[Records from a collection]
****
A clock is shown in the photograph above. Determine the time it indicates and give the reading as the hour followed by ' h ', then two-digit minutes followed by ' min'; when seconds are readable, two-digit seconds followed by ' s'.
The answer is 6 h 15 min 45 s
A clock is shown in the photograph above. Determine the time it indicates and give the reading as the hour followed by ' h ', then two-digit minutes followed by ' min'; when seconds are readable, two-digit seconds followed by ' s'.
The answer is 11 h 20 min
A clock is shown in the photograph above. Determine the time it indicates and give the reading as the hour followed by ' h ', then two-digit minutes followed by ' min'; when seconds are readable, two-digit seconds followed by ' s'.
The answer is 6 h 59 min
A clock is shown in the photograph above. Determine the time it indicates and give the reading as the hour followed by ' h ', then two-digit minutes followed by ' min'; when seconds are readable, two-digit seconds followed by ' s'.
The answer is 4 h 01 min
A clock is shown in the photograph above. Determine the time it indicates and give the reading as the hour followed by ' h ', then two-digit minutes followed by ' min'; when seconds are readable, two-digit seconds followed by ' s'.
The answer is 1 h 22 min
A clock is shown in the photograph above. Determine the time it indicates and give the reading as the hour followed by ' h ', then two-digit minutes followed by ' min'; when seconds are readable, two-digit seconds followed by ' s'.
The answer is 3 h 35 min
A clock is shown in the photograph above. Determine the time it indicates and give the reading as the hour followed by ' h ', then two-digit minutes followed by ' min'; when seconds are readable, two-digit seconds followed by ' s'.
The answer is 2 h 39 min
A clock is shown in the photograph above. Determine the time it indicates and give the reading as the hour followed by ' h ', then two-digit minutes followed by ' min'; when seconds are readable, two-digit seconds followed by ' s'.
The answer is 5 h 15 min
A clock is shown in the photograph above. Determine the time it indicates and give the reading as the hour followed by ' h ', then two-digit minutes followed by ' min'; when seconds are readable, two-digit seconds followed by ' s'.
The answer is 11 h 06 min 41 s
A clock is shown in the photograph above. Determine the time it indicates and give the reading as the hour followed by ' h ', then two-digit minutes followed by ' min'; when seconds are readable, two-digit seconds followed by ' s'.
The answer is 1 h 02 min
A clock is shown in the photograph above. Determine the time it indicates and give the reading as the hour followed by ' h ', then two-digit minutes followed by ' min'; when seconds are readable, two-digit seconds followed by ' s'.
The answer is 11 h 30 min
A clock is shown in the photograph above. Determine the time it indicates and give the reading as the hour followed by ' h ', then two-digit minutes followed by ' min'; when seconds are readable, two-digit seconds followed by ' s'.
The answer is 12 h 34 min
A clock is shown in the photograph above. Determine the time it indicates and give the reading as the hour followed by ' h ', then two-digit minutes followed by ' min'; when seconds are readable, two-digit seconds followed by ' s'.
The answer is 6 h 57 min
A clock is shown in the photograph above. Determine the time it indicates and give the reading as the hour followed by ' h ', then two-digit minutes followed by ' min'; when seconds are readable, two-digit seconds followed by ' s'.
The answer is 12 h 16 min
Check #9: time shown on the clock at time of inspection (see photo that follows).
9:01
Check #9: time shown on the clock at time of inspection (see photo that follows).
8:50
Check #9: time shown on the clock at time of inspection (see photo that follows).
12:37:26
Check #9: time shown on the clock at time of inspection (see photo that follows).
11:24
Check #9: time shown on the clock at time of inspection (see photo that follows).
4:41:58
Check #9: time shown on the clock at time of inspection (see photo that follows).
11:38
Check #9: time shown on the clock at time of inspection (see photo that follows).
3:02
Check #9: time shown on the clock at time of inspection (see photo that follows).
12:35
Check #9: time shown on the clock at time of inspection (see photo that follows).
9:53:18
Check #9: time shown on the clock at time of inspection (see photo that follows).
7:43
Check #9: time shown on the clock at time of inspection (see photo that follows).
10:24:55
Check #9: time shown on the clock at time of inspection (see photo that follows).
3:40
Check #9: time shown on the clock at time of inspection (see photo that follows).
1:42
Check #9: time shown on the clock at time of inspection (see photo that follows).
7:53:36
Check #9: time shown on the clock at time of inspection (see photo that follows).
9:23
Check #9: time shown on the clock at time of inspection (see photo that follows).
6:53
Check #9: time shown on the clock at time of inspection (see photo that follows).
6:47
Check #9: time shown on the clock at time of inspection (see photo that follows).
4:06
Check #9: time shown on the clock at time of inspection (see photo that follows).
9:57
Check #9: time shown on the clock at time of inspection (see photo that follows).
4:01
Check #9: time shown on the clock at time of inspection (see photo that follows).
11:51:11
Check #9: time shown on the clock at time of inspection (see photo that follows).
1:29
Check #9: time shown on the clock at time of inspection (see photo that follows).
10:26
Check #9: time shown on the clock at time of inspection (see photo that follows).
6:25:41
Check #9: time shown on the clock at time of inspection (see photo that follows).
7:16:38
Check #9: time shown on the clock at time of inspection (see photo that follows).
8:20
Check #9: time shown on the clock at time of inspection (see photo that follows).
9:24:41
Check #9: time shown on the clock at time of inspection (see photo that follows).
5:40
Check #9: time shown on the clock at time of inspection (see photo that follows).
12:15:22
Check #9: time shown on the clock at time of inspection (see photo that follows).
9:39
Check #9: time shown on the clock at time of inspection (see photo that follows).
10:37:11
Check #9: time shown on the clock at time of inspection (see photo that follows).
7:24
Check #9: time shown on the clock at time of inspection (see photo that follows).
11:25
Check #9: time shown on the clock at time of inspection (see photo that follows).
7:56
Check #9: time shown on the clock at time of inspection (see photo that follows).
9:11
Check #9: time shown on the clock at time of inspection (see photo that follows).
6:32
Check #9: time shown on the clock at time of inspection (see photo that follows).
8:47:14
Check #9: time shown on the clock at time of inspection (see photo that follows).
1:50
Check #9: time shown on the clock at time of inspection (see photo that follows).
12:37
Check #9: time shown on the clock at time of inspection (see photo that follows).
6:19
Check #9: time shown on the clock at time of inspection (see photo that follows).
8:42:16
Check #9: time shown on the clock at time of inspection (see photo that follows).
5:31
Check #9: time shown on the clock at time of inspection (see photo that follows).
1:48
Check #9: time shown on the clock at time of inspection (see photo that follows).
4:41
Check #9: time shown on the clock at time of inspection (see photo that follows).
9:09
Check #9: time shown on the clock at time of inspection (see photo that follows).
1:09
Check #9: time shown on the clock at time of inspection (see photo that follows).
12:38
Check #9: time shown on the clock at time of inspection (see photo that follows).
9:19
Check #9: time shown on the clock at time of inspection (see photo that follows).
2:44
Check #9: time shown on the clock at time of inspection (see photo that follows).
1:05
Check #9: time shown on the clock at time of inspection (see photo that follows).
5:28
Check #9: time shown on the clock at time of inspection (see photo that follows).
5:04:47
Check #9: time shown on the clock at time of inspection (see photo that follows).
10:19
****
Transcribe all of the lines above verbatim, without any changes.

Solution below
A clock is shown in the photograph above. Determine the time it indicates and give the reading as the hour followed by ' h ', then two-digit minutes followed by ' min'; when seconds are readable, two-digit seconds followed by ' s'.
The answer is 6 h 15 min 45 s
A clock is shown in the photograph above. Determine the time it indicates and give the reading as the hour followed by ' h ', then two-digit minutes followed by ' min'; when seconds are readable, two-digit seconds followed by ' s'.
The answer is 11 h 20 min
A clock is shown in the photograph above. Determine the time it indicates and give the reading as the hour followed by ' h ', then two-digit minutes followed by ' min'; when seconds are readable, two-digit seconds followed by ' s'.
The answer is 6 h 59 min
A clock is shown in the photograph above. Determine the time it indicates and give the reading as the hour followed by ' h ', then two-digit minutes followed by ' min'; when seconds are readable, two-digit seconds followed by ' s'.
The answer is 4 h 01 min
A clock is shown in the photograph above. Determine the time it indicates and give the reading as the hour followed by ' h ', then two-digit minutes followed by ' min'; when seconds are readable, two-digit seconds followed by ' s'.
The answer is 1 h 22 min
A clock is shown in the photograph above. Determine the time it indicates and give the reading as the hour followed by ' h ', then two-digit minutes followed by ' min'; when seconds are readable, two-digit seconds followed by ' s'.
The answer is 3 h 35 min
A clock is shown in the photograph above. Determine the time it indicates and give the reading as the hour followed by ' h ', then two-digit minutes followed by ' min'; when seconds are readable, two-digit seconds followed by ' s'.
The answer is 2 h 39 min
A clock is shown in the photograph above. Determine the time it indicates and give the reading as the hour followed by ' h ', then two-digit minutes followed by ' min'; when seconds are readable, two-digit seconds followed by ' s'.
The answer is 5 h 15 min
A clock is shown in the photograph above. Determine the time it indicates and give the reading as the hour followed by ' h ', then two-digit minutes followed by ' min'; when seconds are readable, two-digit seconds followed by ' s'.
The answer is 11 h 06 min 41 s
A clock is shown in the photograph above. Determine the time it indicates and give the reading as the hour followed by ' h ', then two-digit minutes followed by ' min'; when seconds are readable, two-digit seconds followed by ' s'.
The answer is 1 h 02 min
A clock is shown in the photograph above. Determine the time it indicates and give the reading as the hour followed by ' h ', then two-digit minutes followed by ' min'; when seconds are readable, two-digit seconds followed by ' s'.
The answer is 11 h 30 min
A clock is shown in the photograph above. Determine the time it indicates and give the reading as the hour followed by ' h ', then two-digit minutes followed by ' min'; when seconds are readable, two-digit seconds followed by ' s'.
The answer is 12 h 34 min
A clock is shown in the photograph above. Determine the time it indicates and give the reading as the hour followed by ' h ', then two-digit minutes followed by ' min'; when seconds are readable, two-digit seconds followed by ' s'.
The answer is 6 h 57 min
A clock is shown in the photograph above. Determine the time it indicates and give the reading as the hour followed by ' h ', then two-digit minutes followed by ' min'; when seconds are readable, two-digit seconds followed by ' s'.
The answer is 12 h 16 min
Check #9: time shown on the clock at time of inspection (see photo that follows).
9:01
Check #9: time shown on the clock at time of inspection (see photo that follows).
8:50
Check #9: time shown on the clock at time of inspection (see photo that follows).
12:37:26
Check #9: time shown on the clock at time of inspection (see photo that follows).
11:24
Check #9: time shown on the clock at time of inspection (see photo that follows).
4:41:58
Check #9: time shown on the clock at time of inspection (see photo that follows).
11:38
Check #9: time shown on the clock at time of inspection (see photo that follows).
3:02
Check #9: time shown on the clock at time of inspection (see photo that follows).
12:35
Check #9: time shown on the clock at time of inspection (see photo that follows).
9:53:18
Check #9: time shown on the clock at time of inspection (see photo that follows).
7:43
Check #9: time shown on the clock at time of inspection (see photo that follows).
10:24:55
Check #9: time shown on the clock at time of inspection (see photo that follows).
3:40
Check #9: time shown on the clock at time of inspection (see photo that follows).
1:42
Check #9: time shown on the clock at time of inspection (see photo that follows).
7:53:36
Check #9: time shown on the clock at time of inspection (see photo that follows).
9:23
Check #9: time shown on the clock at time of inspection (see photo that follows).
6:53
Check #9: time shown on the clock at time of inspection (see photo that follows).
6:47
Check #9: time shown on the clock at time of inspection (see photo that follows).
4:06
Check #9: time shown on the clock at time of inspection (see photo that follows).
9:57
Check #9: time shown on the clock at time of inspection (see photo that follows).
4:01
Check #9: time shown on the clock at time of inspection (see photo that follows).
11:51:11
Check #9: time shown on the clock at time of inspection (see photo that follows).
1:29
Check #9: time shown on the clock at time of inspection (see photo that follows).
10:26
Check #9: time shown on the clock at time of inspection (see photo that follows).
6:25:41
Check #9: time shown on the clock at time of inspection (see photo that follows).
7:16:38
Check #9: time shown on the clock at time of inspection (see photo that follows).
8:20
Check #9: time shown on the clock at time of inspection (see photo that follows).
9:24:41
Check #9: time shown on the clock at time of inspection (see photo that follows).
5:40
Check #9: time shown on the clock at time of inspection (see photo that follows).
12:15:22
Check #9: time shown on the clock at time of inspection (see photo that follows).
9:39
Check #9: time shown on the clock at time of inspection (see photo that follows).
10:37:11
Check #9: time shown on the clock at time of inspection (see photo that follows).
7:24
Check #9: time shown on the clock at time of inspection (see photo that follows).
11:25
Check #9: time shown on the clock at time of inspection (see photo that follows).
7:56
Check #9: time shown on the clock at time of inspection (see photo that follows).
9:11
Check #9: time shown on the clock at time of inspection (see photo that follows).
6:32
Check #9: time shown on the clock at time of inspection (see photo that follows).
8:47:14
Check #9: time shown on the clock at time of inspection (see photo that follows).
1:50
Check #9: time shown on the clock at time of inspection (see photo that follows).
12:37
Check #9: time shown on the clock at time of inspection (see photo that follows).
6:19
Check #9: time shown on the clock at time of inspection (see photo that follows).
8:42:16
Check #9: time shown on the clock at time of inspection (see photo that follows).
5:31
Check #9: time shown on the clock at time of inspection (see photo that follows).
1:48
Check #9: time shown on the clock at time of inspection (see photo that follows).
4:41
Check #9: time shown on the clock at time of inspection (see photo that follows).
9:09
Check #9: time shown on the clock at time of inspection (see photo that follows).
1:09
Check #9: time shown on the clock at time of inspection (see photo that follows).
12:38
Check #9: time shown on the clock at time of inspection (see photo that follows).
9:19
Check #9: time shown on the clock at time of inspection (see photo that follows).
2:44
Check #9: time shown on the clock at time of inspection (see photo that follows).
1:05
Check #9: time shown on the clock at time of inspection (see photo that follows).
5:28
Check #9: time shown on the clock at time of inspection (see photo that follows).
5:04:47
Check #9: time shown on the clock at time of inspection (see photo that follows).
10:19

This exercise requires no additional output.